:: ASSIGNED TASK ::
Print, exactly as they appear in the listing below, the lines from the line with "29: (875, 228)" to the line with "33: (814, 342)", with both end lines kept.

:: PROVIDED ENTRIES ::
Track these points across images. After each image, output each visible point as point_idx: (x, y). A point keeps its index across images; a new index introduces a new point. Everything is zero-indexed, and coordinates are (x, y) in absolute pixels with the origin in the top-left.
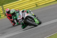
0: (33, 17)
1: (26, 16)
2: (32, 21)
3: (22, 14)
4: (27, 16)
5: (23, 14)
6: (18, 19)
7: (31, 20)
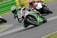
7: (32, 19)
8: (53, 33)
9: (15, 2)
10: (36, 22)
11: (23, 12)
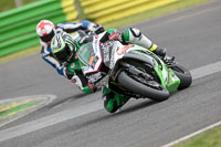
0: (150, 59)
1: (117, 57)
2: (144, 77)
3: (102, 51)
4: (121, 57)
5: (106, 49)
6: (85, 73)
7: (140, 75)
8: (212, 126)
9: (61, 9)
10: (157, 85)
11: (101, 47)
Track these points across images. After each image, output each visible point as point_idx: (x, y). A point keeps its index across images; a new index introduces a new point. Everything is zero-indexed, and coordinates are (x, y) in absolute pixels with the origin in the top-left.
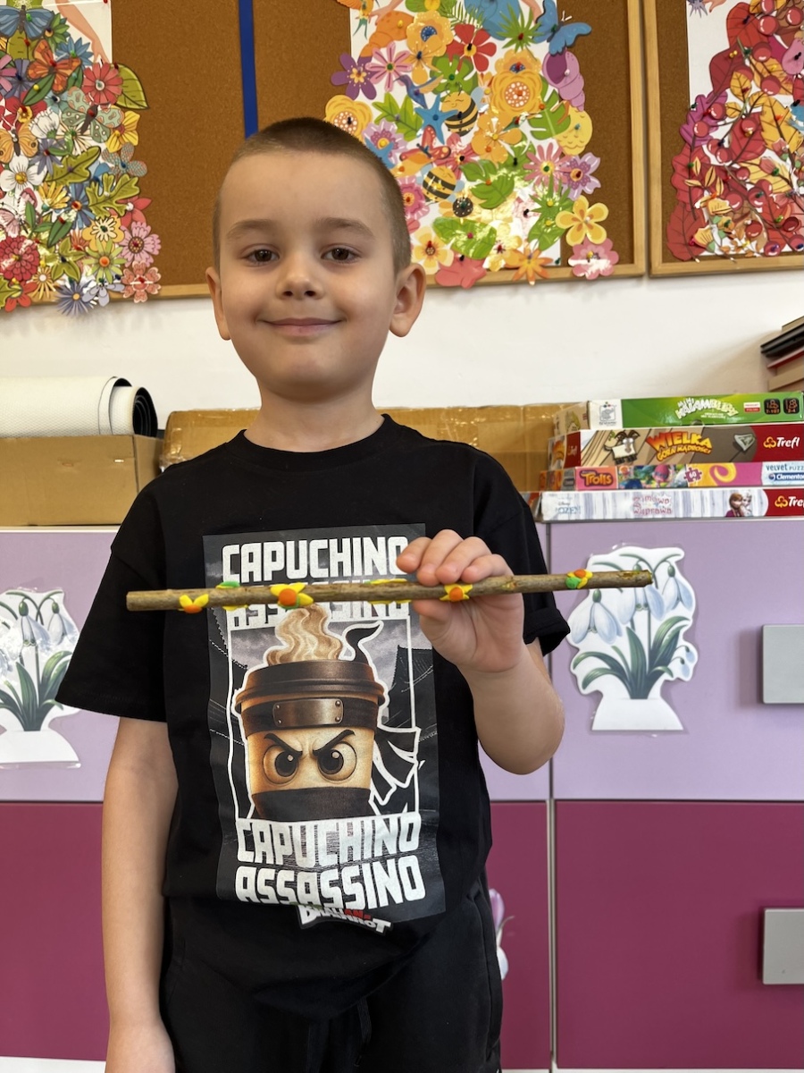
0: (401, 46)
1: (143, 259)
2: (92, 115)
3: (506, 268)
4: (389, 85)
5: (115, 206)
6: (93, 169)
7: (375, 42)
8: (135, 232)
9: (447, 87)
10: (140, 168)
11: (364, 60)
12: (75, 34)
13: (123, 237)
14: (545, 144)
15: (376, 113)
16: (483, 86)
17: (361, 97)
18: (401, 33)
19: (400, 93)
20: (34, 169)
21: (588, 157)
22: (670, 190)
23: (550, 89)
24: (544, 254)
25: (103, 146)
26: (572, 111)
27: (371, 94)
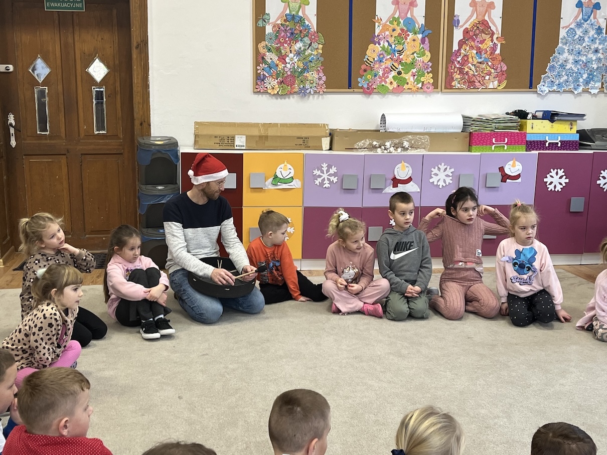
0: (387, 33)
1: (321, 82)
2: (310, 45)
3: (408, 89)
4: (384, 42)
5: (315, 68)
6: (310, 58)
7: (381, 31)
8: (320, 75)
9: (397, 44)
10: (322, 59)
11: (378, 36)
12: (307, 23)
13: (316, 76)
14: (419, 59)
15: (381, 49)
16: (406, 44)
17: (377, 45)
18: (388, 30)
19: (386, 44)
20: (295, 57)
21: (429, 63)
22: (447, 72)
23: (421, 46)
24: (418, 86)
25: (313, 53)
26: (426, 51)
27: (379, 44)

...

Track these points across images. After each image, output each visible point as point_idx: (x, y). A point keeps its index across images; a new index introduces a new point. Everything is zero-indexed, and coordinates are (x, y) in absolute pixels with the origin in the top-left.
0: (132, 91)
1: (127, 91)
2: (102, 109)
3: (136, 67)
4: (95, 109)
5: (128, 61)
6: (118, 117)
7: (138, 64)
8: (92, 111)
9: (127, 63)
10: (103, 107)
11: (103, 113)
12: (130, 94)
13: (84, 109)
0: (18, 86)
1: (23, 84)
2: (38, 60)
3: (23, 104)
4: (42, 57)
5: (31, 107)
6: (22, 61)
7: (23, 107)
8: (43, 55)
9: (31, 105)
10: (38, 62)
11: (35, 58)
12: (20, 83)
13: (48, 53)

==

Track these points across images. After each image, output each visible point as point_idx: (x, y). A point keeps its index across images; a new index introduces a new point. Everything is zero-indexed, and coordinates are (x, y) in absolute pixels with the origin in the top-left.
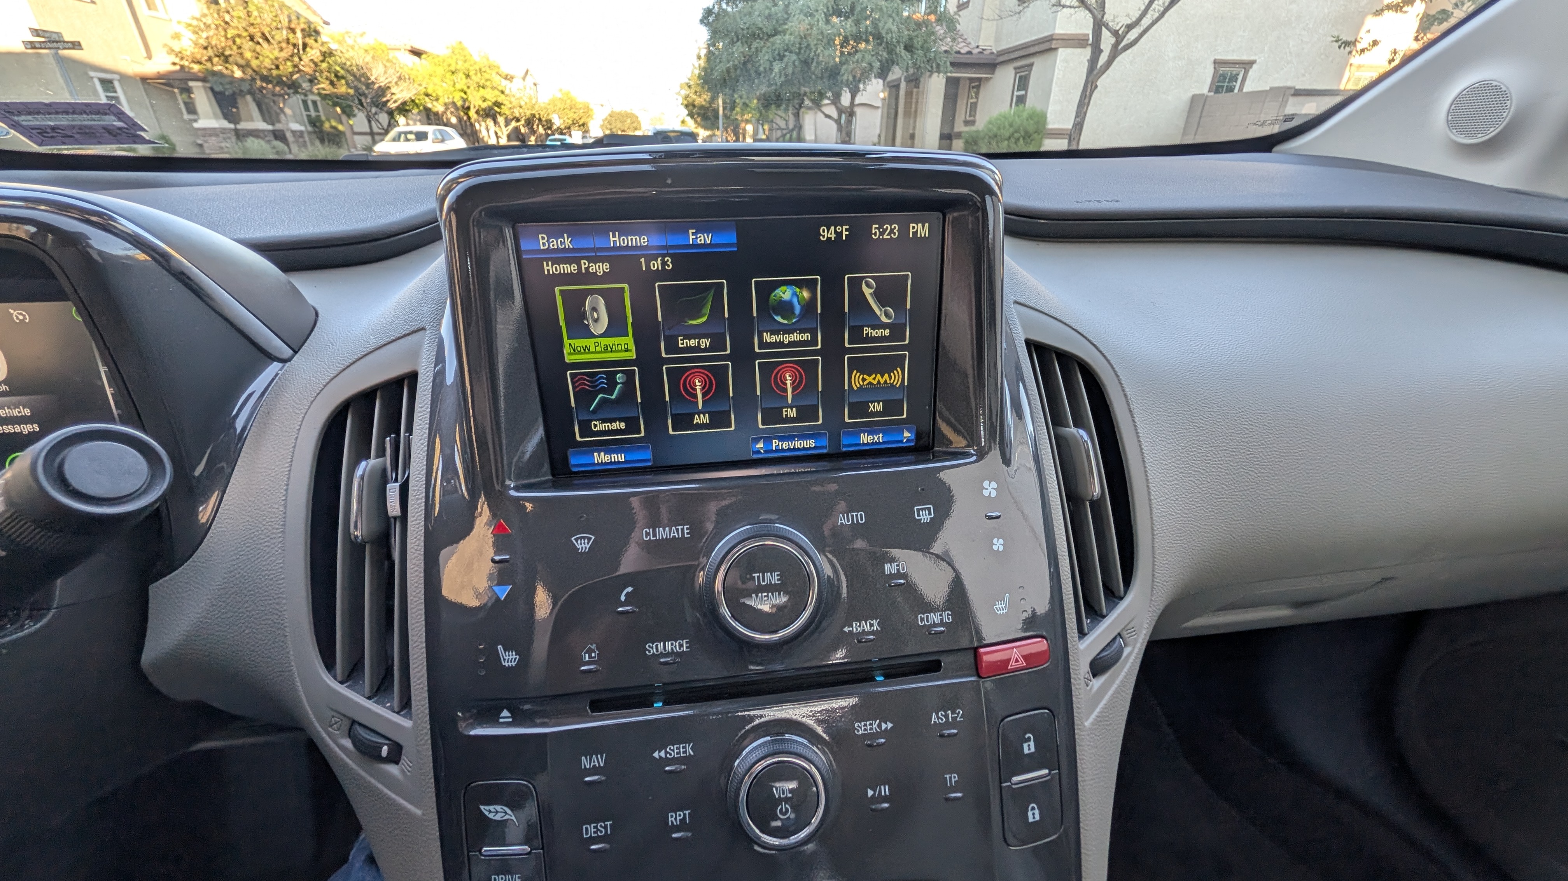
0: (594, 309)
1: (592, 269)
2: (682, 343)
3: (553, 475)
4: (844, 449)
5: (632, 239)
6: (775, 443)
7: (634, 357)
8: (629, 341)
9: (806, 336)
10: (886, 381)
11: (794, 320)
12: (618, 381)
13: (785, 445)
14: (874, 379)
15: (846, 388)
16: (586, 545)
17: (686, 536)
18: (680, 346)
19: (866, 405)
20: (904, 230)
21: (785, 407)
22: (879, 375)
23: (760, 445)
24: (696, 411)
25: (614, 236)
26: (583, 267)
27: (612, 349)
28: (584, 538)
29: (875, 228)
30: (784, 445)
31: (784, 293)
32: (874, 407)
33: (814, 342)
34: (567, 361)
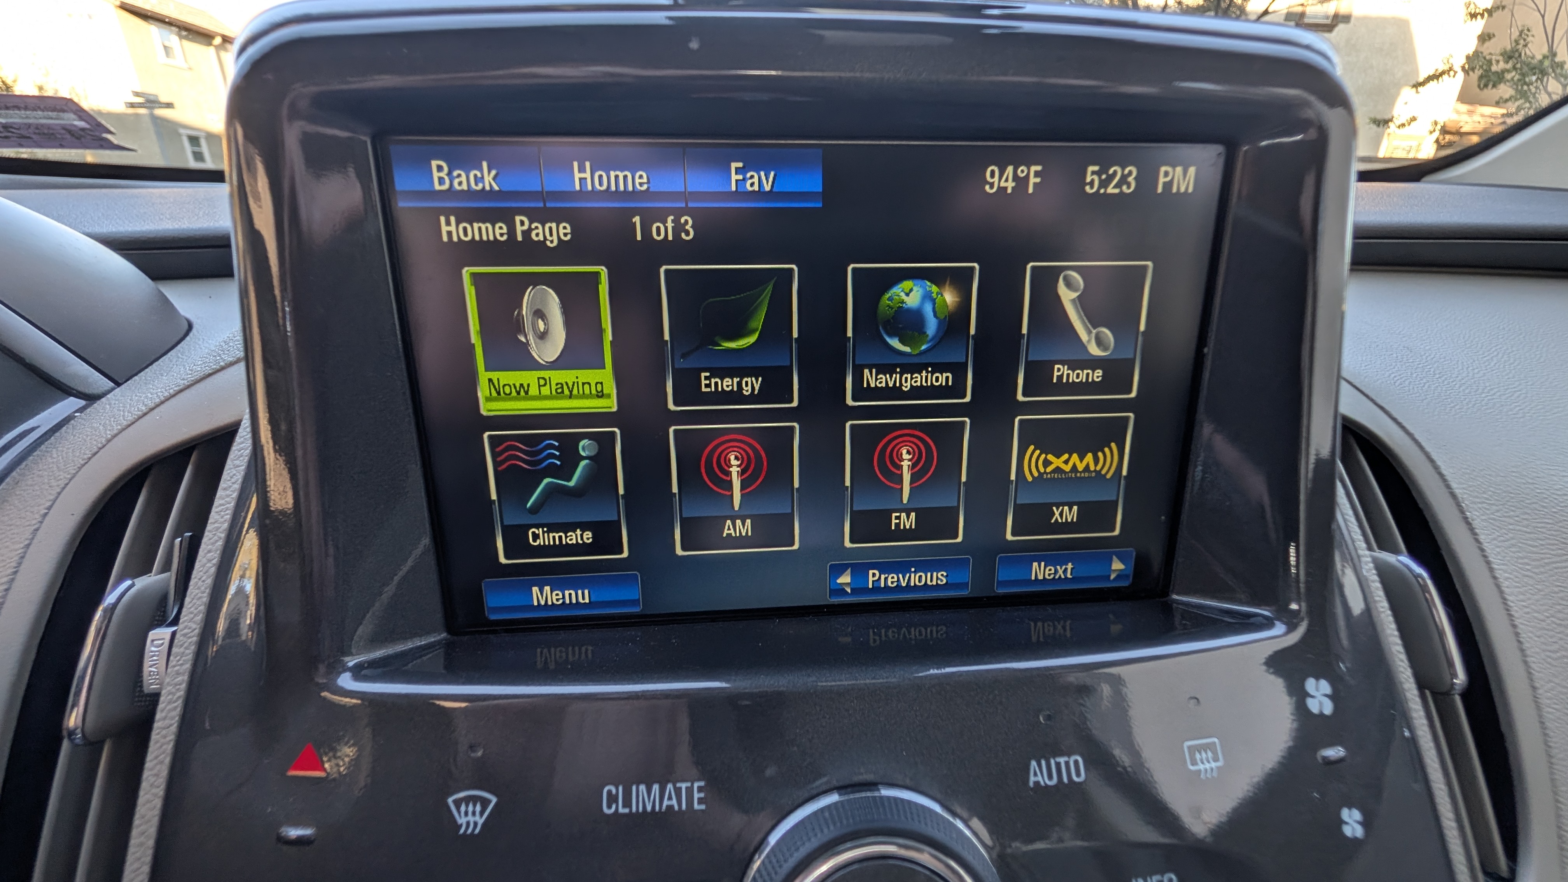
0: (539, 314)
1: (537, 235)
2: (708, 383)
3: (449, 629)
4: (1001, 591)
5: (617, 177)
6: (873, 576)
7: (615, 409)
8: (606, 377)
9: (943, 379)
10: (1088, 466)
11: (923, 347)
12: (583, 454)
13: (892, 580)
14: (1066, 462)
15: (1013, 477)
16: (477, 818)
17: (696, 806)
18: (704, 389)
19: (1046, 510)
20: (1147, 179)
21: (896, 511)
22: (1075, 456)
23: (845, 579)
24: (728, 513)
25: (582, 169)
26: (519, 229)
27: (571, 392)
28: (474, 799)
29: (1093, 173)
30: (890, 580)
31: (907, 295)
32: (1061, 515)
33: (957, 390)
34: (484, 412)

:: RESULT FOR THIS TASK ::
29: (875, 228)
30: (784, 445)
31: (784, 293)
32: (874, 407)
33: (814, 342)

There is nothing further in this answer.